Place aux femmes

Diagnostic d'usages d'une place publique et préconisations

Bagatelle, Toulouse (31)

Juin 2018 

En collaboration avec la Mairie de Toulouse ainsi que les associations France Solidarité et Diapason

 


 

 

Dans la cadre du futur réaménagement de la place du Partage à Bagatelle, les associations de quartier France Solidarité et Diapason ont souhaité mettre en place une démarche de concertation auprès des habitant.e.s afin d’impliquer les différents usager.e.s de la place dans son aménagement, et ainsi faciliter son appropriation après le chantier. Le projet visait aussi à impliquer particulièrement les femmes qui aujourd’hui sont peu présentes dans les espaces publics du quartier. C’est dans ce cadre là que ces deux associations locales et la mairie de Toulouse ont fait appel à nos compétences pour organiser des temps de concertation.

 

 

Notre mission était donc de réaliser un diagnostic partagé des usages de la place du partage afin de rédiger des préconisations quant à son futur aménagement. Nous nous sommes ainsi organisé avec les associations du quartier afin de se répartir les actions.

Les associations locales se sont occupées des observations en remplissant une grille avec les différentes utilisations de la place en fonction des périodes de la journée. Elles ont ainsi pu noter qui occupait la place (âge, sexe, nombre de personnes), qu’est-ce que les personnes présentes faisaient et comment elles utilisaient la place (jouer, s'asseoir sur les bancs, jouer à la pétanque, discuter, etc.). Parallèlement aux relevés des usages, les associations du quartier ont questionné les habitant.e.s et usager.e.s de la place sur leurs utilisations, pourquoi il.elle.s venaient ou au contraire ne venaient pas sur la place du partage, ainsi que leurs envies en terme d’aménagement. Nous avons eu au total 56 réponses dont 50% d’hommes et 50% de femmes.

**Problèmes à résoudre:**
A: D'après le texte sur la place du Partage, pourquoi les associations France Solidarité et Diapason ont-elles souhaité mettre en place une démarche de concertation auprès des habitants ? Répondez en une à trois phrases.
B: Rédigez la suite du texte sur la place du Partage à partir de sa dernière phrase.

**Données fournies:**
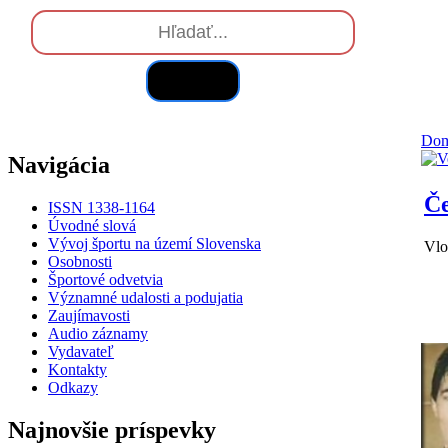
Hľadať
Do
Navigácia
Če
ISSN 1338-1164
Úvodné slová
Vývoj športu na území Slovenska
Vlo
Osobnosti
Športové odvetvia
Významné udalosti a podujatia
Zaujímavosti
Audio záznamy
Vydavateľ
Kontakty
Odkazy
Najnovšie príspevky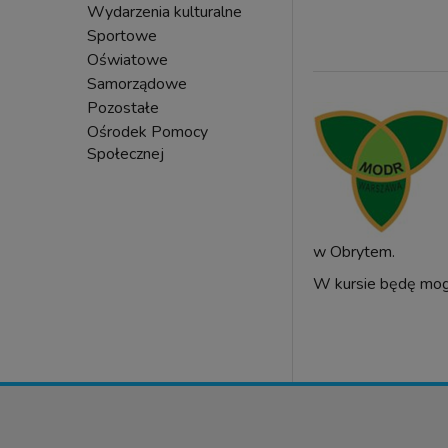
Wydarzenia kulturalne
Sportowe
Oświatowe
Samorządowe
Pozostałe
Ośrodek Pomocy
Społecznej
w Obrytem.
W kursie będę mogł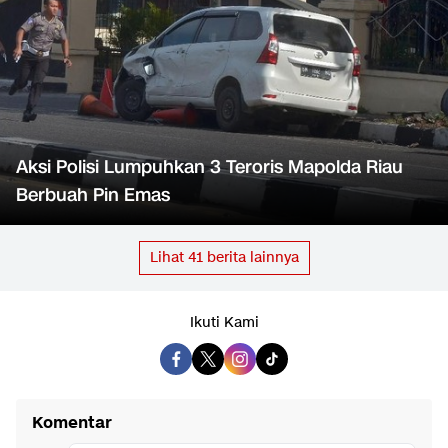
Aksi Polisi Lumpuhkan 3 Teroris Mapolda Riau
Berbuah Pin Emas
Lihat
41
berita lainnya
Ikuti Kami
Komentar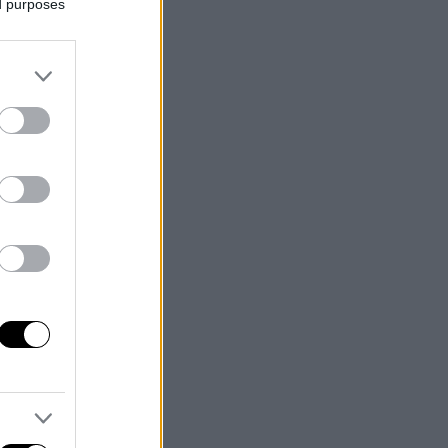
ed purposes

...

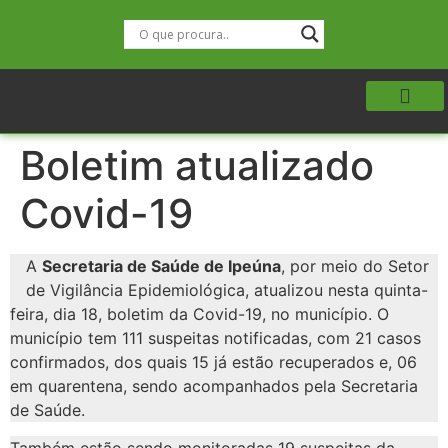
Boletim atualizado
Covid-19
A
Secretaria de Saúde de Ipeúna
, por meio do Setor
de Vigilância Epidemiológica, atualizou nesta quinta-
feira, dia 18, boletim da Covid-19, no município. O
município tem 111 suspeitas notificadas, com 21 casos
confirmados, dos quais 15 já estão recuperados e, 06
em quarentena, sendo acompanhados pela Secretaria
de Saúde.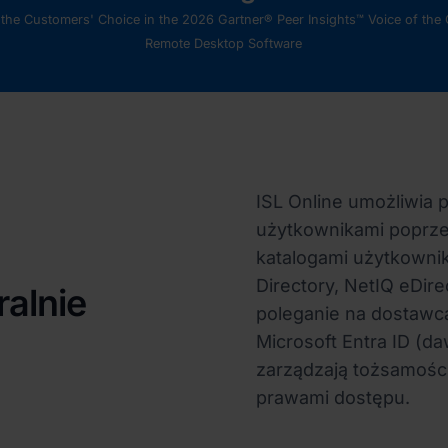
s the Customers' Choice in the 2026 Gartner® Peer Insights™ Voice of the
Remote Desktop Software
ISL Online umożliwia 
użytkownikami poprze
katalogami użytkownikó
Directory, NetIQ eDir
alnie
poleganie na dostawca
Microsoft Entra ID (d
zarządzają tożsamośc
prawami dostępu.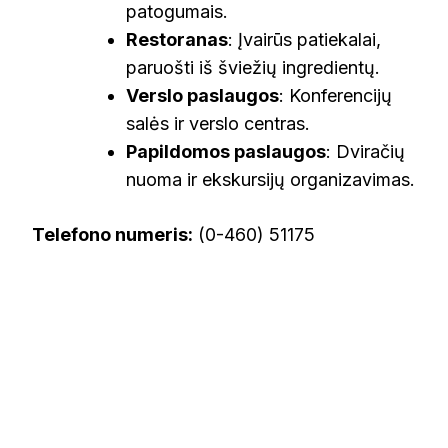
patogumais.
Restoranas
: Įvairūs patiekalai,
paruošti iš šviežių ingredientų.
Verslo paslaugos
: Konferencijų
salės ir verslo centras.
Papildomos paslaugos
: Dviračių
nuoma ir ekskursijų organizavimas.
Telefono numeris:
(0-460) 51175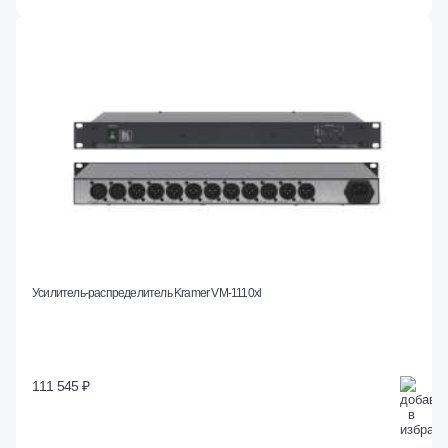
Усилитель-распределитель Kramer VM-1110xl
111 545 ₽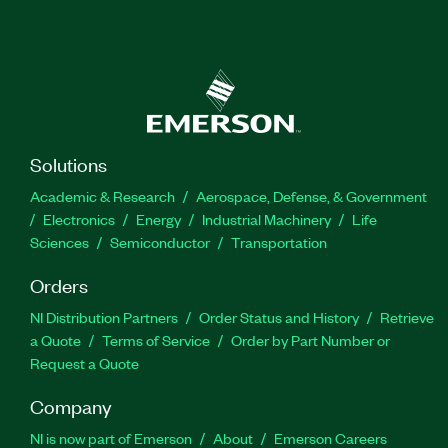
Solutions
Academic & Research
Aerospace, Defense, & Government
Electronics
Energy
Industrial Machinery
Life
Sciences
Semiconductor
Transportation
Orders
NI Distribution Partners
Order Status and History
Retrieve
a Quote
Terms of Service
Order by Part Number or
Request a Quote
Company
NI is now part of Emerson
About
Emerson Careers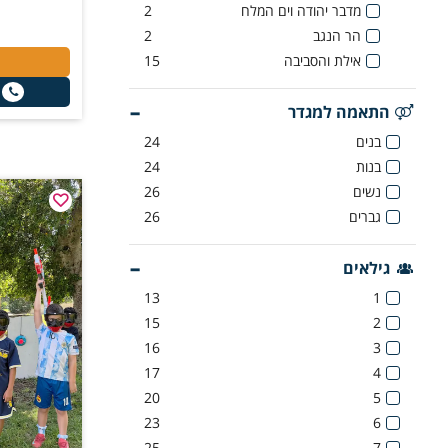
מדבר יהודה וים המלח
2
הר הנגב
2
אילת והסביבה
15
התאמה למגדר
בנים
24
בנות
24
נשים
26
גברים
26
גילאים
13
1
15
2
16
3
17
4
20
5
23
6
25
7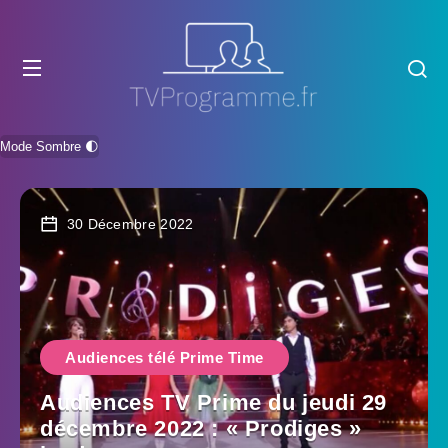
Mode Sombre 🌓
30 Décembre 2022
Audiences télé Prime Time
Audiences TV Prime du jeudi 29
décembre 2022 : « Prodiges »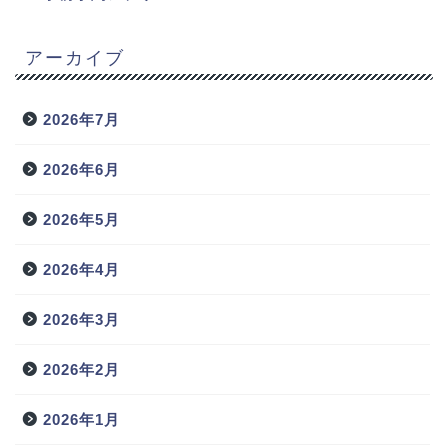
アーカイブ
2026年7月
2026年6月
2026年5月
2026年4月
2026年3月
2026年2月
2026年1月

---

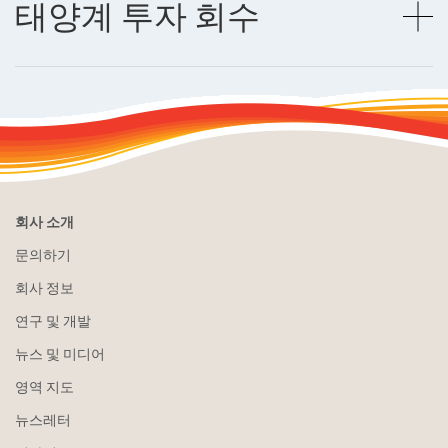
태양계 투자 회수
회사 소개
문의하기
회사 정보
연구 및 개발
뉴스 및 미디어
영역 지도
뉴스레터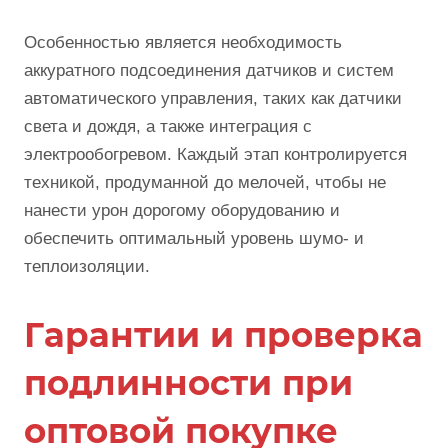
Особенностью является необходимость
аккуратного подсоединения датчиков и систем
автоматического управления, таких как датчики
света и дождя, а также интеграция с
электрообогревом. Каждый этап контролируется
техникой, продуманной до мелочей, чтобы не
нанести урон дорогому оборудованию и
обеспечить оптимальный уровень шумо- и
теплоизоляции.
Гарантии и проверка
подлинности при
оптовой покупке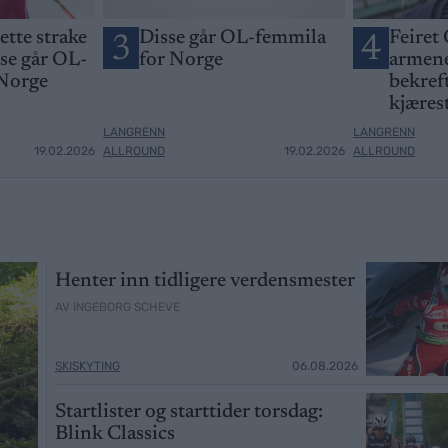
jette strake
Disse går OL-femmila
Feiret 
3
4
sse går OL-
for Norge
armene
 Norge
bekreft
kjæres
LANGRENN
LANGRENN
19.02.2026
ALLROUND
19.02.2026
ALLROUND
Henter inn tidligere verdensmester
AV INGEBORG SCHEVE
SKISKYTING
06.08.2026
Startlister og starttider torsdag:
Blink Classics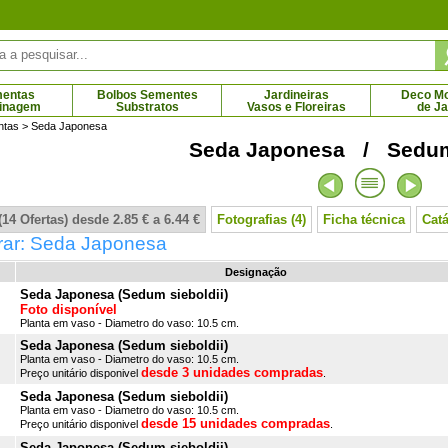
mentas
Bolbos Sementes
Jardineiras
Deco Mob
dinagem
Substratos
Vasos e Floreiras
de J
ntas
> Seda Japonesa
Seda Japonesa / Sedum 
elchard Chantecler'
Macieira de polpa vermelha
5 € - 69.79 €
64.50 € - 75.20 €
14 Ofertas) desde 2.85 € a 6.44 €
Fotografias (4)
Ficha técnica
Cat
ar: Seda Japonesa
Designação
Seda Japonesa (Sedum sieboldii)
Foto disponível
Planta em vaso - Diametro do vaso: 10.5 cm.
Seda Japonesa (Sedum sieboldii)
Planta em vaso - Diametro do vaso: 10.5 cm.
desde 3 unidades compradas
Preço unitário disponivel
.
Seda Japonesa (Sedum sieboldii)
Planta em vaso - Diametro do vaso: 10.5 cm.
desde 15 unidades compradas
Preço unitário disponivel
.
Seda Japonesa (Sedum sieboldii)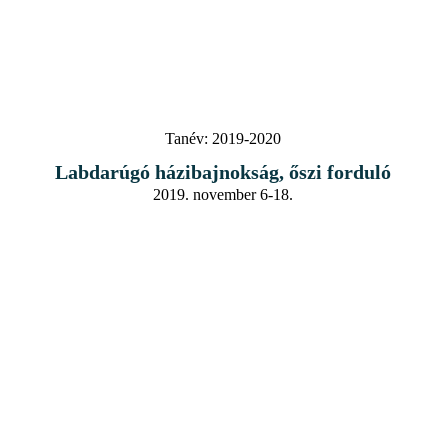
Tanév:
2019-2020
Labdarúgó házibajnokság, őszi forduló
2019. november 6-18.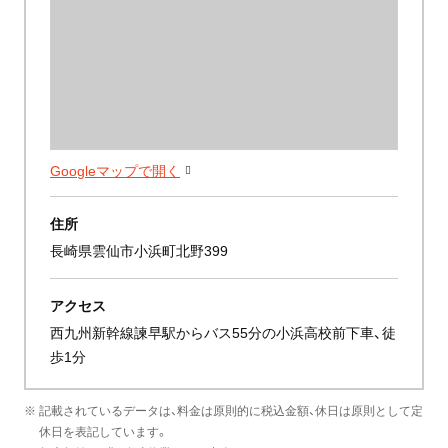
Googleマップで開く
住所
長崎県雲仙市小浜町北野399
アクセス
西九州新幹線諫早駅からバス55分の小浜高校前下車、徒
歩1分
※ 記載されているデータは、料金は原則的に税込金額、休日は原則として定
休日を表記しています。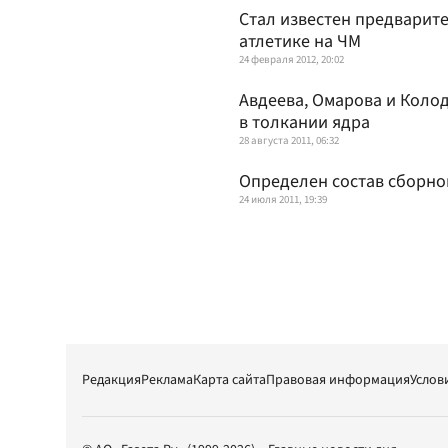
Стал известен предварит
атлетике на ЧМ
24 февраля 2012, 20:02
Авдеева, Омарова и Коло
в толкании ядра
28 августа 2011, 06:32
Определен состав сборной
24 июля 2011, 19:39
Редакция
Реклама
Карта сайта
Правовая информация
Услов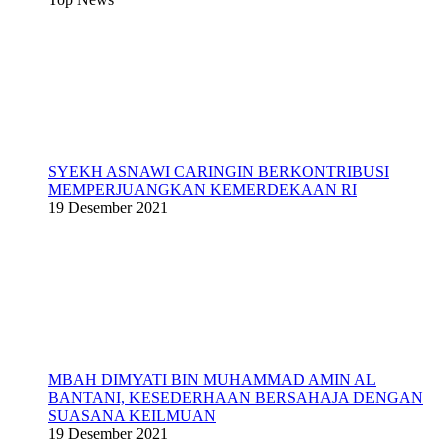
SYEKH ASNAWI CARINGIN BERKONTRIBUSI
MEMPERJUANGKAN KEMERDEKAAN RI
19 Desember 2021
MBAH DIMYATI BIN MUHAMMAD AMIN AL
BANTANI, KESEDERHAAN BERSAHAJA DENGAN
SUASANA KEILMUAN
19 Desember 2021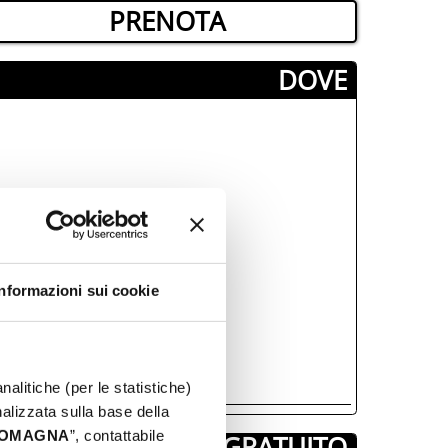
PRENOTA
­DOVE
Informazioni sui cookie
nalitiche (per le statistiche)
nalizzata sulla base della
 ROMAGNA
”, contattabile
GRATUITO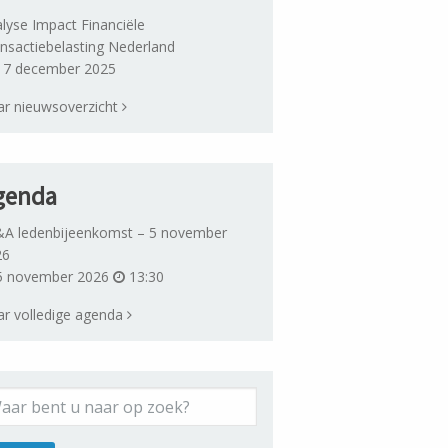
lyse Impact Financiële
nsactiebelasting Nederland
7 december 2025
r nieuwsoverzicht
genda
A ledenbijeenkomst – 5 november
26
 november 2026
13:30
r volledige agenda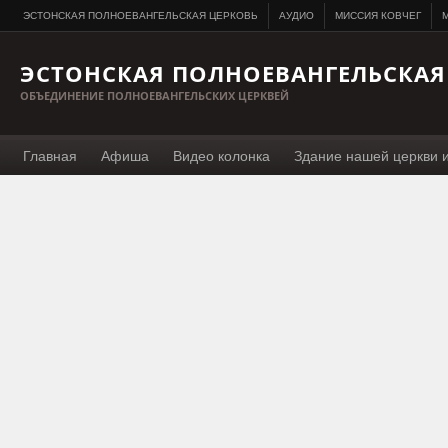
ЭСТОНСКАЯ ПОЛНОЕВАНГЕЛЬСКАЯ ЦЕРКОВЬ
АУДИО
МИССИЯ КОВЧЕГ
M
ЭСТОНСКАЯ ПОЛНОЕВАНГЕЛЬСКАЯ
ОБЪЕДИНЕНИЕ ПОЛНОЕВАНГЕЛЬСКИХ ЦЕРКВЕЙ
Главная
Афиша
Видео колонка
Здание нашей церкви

**Réponses par tâche:**
A: Elles voulaient impliquer les différents usagers de la place dans son aménagement afin de faciliter son appropriation après le chantier. Le projet visait aussi à impliquer particulièrement les femmes, aujourd'hui peu présentes dans les espaces publics du quartier.

B:
Afin de compléter leur travail, deux journées de concertation ont été organisées et proposaient aux habitant.e.s de participer à des ateliers installés sur la place du Partage. Nous avons fait le choix d’aller directement à leur rencontre en se positionnant dans l’espace public et en proposant des activités ludiques en continu durant l’après-midi. Ainsi, mêmes les personnes qui n’avaient que peu de temps pouvaient participer et celles qui n’étaient pas à l’aise pour s’exprimer en groupe ont pu venir échanger avec nous individuellement. Aussi, nous avons choisi d’utiliser des supports d’expression variées : écriture, expression orale, dessin, maquette, cartographie afin de permettre à tou.te.s de s’exprimer en fonction du médium qui les met les plus à l’aise. Nous avons également utilisé notre caravane atelier agissant comme un point de repère dans l’espace public et un espace de jeux pour les enfants.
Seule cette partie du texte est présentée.